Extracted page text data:
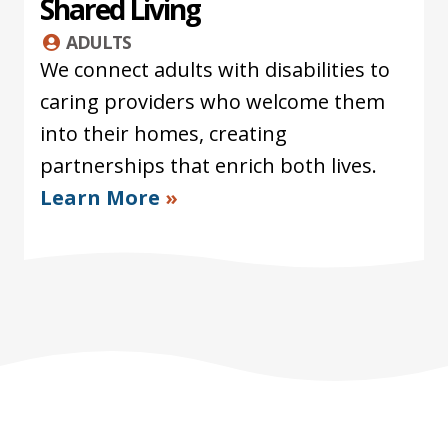
Shared Living
ADULTS
We connect adults with disabilities to
caring providers who welcome them
into their homes, creating
partnerships that enrich both lives.
Learn More
»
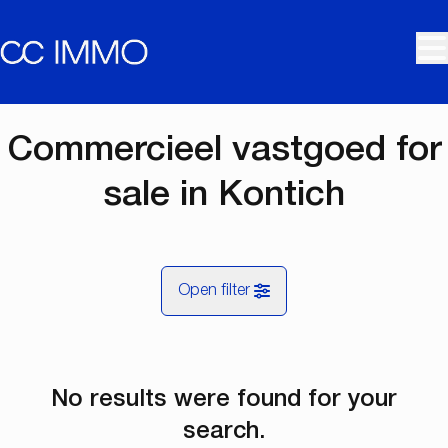
Skip to main content
Commercieel vastgoed for
sale in Kontich
Open filter
City
No results were found for your
Kontich (2550)
Remove
Map view
search.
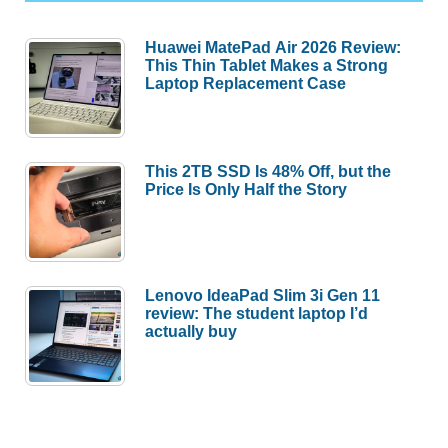
Huawei MatePad Air 2026 Review:
This Thin Tablet Makes a Strong
Laptop Replacement Case
This 2TB SSD Is 48% Off, but the
Price Is Only Half the Story
Lenovo IdeaPad Slim 3i Gen 11
review: The student laptop I’d
actually buy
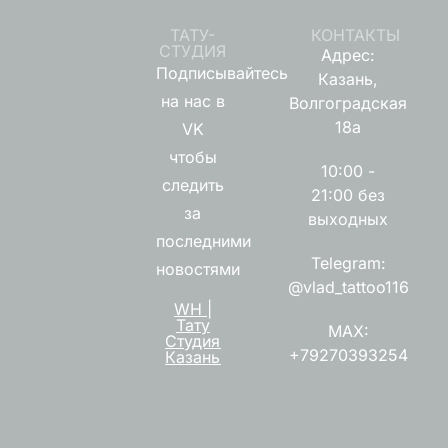
ТАТУ-
КОНТАКТЫ
СТУДИЯ
Адрес:
Подписывайтесь
Казань,
на нас в
Волгоградская
18а
VK
чтобы
10:00 -
следить
21:00 без
за
выходных
последними
Telegram:
новостями
@vlad_tattoo116
WH |
Тату
MAX:
Студия
+79270393254
Казань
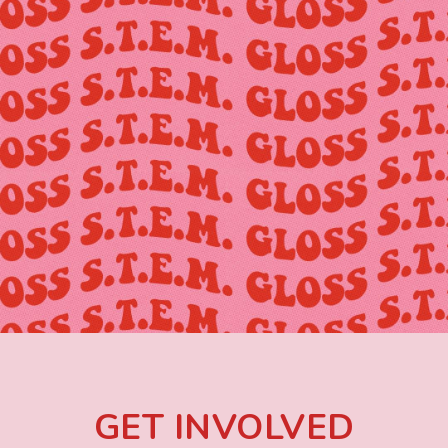
GET INVOLVED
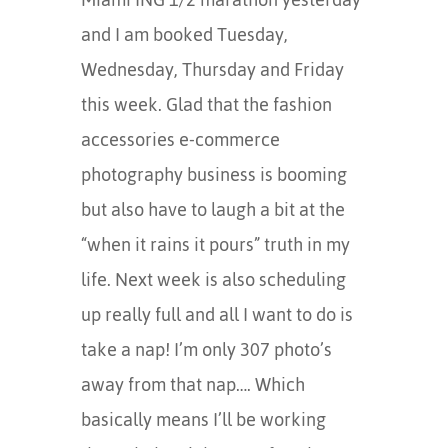
and I am booked Tuesday,
Wednesday, Thursday and Friday
this week. Glad that the fashion
accessories e-commerce
photography business is booming
but also have to laugh a bit at the
“when it rains it pours” truth in my
life. Next week is also scheduling
up really full and all I want to do is
take a nap! I’m only 307 photo’s
away from that nap…. Which
basically means I’ll be working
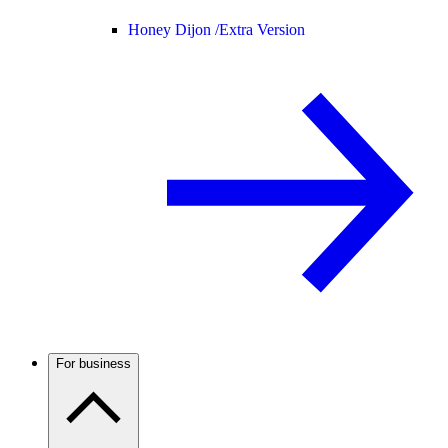
Honey Dijon /
Extra Version
For business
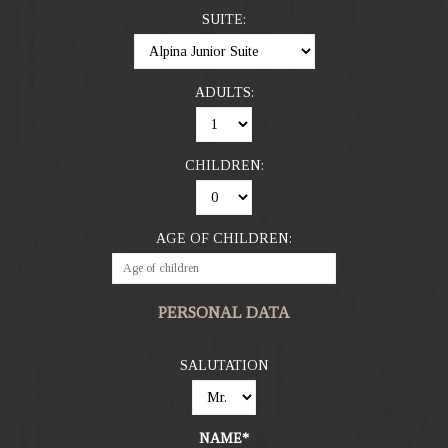
SUITE:
ADULTS:
CHILDREN:
AGE OF CHILDREN:
PERSONAL DATA
SALUTATION
NAME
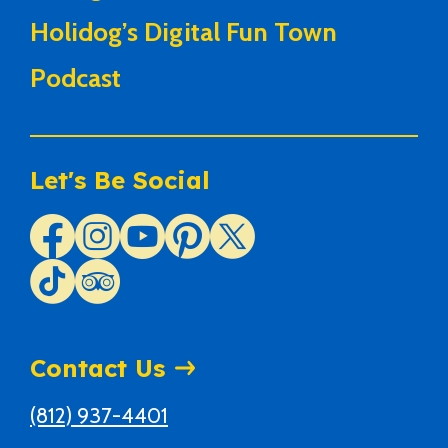
Holidog’s Digital Fun Town
Podcast
Let's Be Social
Contact Us
(812) 937-4401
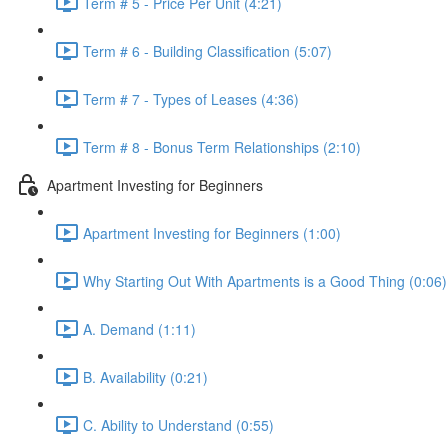
Term # 5 - Price Per Unit (4:21)
Term # 6 - Building Classification (5:07)
Term # 7 - Types of Leases (4:36)
Term # 8 - Bonus Term Relationships (2:10)
Apartment Investing for Beginners
Apartment Investing for Beginners (1:00)
Why Starting Out With Apartments is a Good Thing (0:06)
A. Demand (1:11)
B. Availability (0:21)
C. Ability to Understand (0:55)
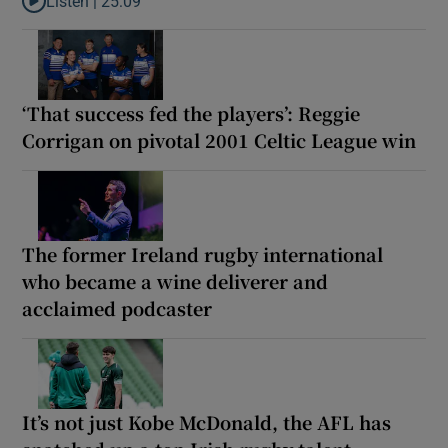
Listen |
25:09
Listen to Why are New Zealand embarking on their own Lions to
‘That success fed the players’: Reggie
Corrigan on pivotal 2001 Celtic League win
The former Ireland rugby international
who became a wine deliverer and
acclaimed podcaster
It’s not just Kobe McDonald, the AFL has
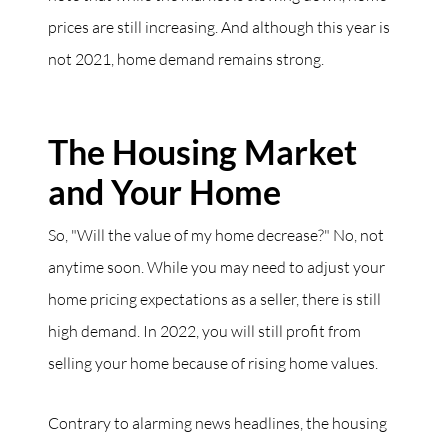
prices are still increasing. And although this year is
not 2021, home demand remains strong.
The Housing Market
and Your Home
So, "Will the value of my home decrease?" No, not
anytime soon. While you may need to adjust your
home pricing expectations as a seller, there is still
high demand. In 2022, you will still profit from
selling your home because of rising home values.
Contrary to alarming news headlines, the housing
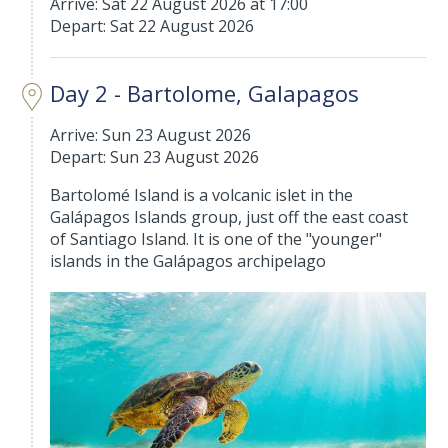
Arrive: Sat 22 August 2026 at 17:00
Depart: Sat 22 August 2026
Day 2 - Bartolome, Galapagos
Arrive: Sun 23 August 2026
Depart: Sun 23 August 2026
Bartolomé Island is a volcanic islet in the
Galápagos Islands group, just off the east coast
of Santiago Island. It is one of the "younger"
islands in the Galápagos archipelago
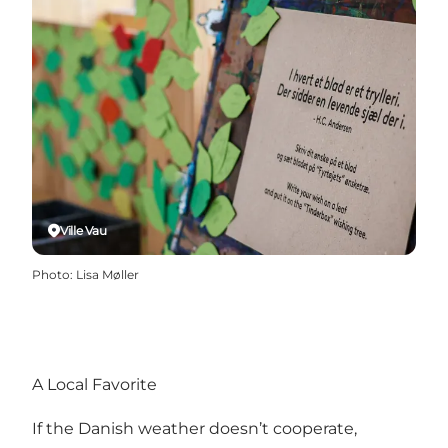
Ville Vau
Photo
:
Lisa Møller
A Local Favorite
If the Danish weather doesn’t cooperate,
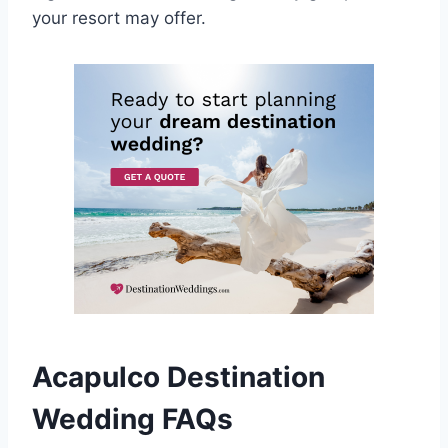
your resort may offer.
Acapulco Destination
Wedding FAQs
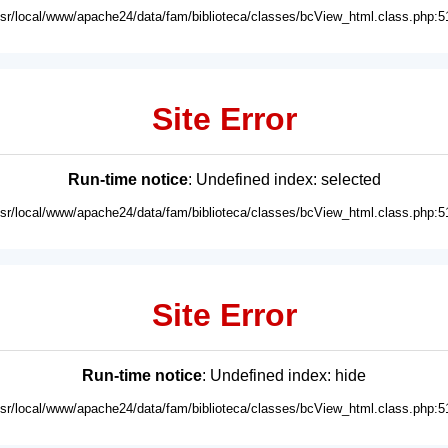
usr/local/www/apache24/data/fam/biblioteca/classes/bcView_html.class.php:5
Site Error
Run-time notice
: Undefined index: selected
usr/local/www/apache24/data/fam/biblioteca/classes/bcView_html.class.php:5
Site Error
Run-time notice
: Undefined index: hide
usr/local/www/apache24/data/fam/biblioteca/classes/bcView_html.class.php:5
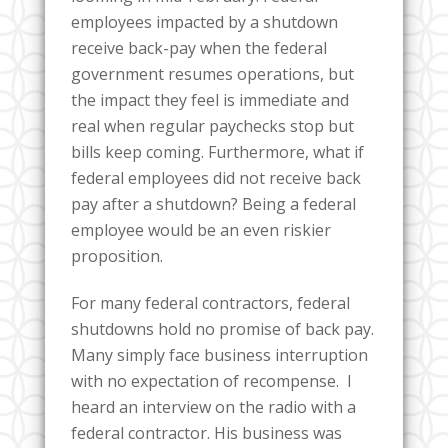
employees impacted by a shutdown
receive back-pay when the federal
government resumes operations, but
the impact they feel is immediate and
real when regular paychecks stop but
bills keep coming. Furthermore, what if
federal employees did not receive back
pay after a shutdown? Being a federal
employee would be an even riskier
proposition.
For many federal contractors, federal
shutdowns hold no promise of back pay.
Many simply face business interruption
with no expectation of recompense. I
heard an interview on the radio with a
federal contractor. His business was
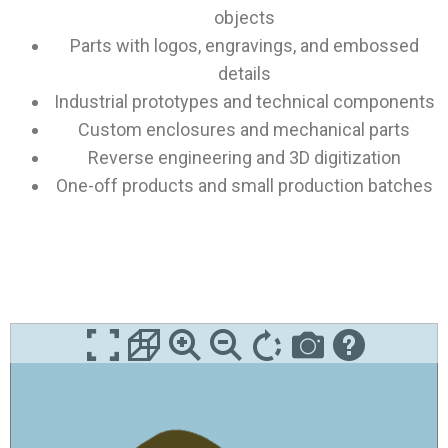
objects
Parts with logos, engravings, and embossed
details
Industrial prototypes and technical components
Custom enclosures and mechanical parts
Reverse engineering and 3D digitization
One-off products and small production batches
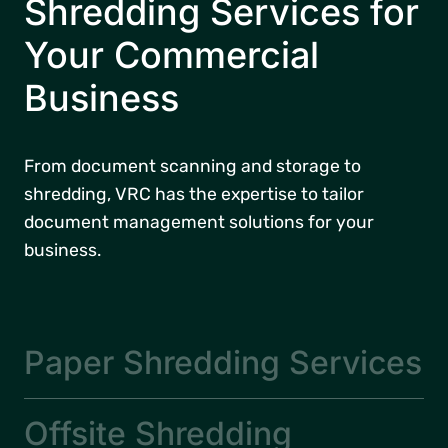
Shredding Services for
Your Commercial
Business
From document scanning and storage to
shredding, VRC has the expertise to tailor
document management solutions for your
business.
Paper Shredding Services
Offsite Shredding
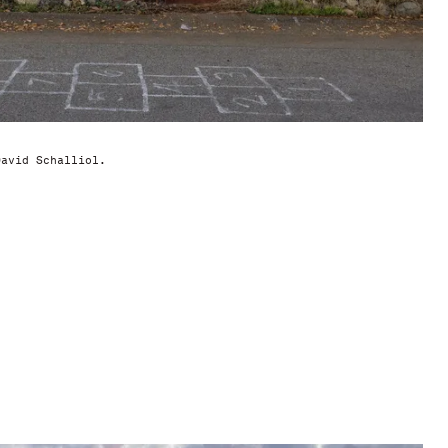
David Schalliol.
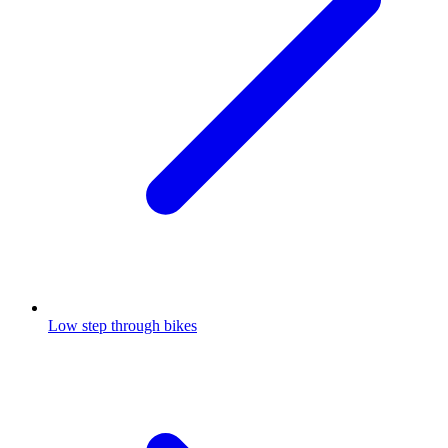
Low step through bikes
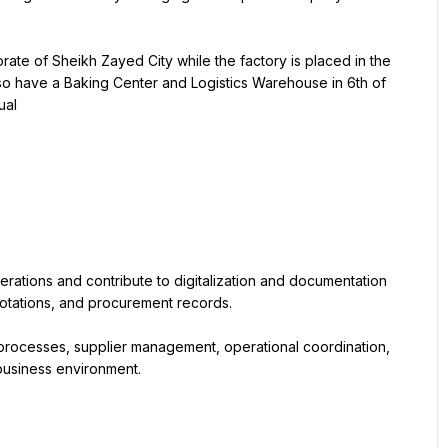
rate of Sheikh Zayed City while the factory is placed in the 
so have a Baking Center and Logistics Warehouse in 6th of 
ual
rations and contribute to digitalization and documentation 
quotations, and procurement records.
processes, supplier management, operational coordination, 
 business environment.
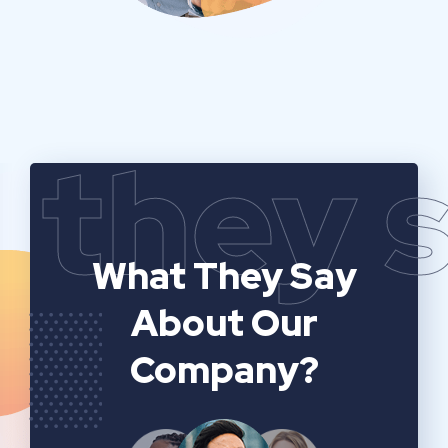
they 
What They Say
About Our
Company?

# [Work item]
Pull each line containing "back" from the records.

# [Response box]
receive back-pay when the federal
federal employees did not receive back
shutdowns hold no promise of back pay.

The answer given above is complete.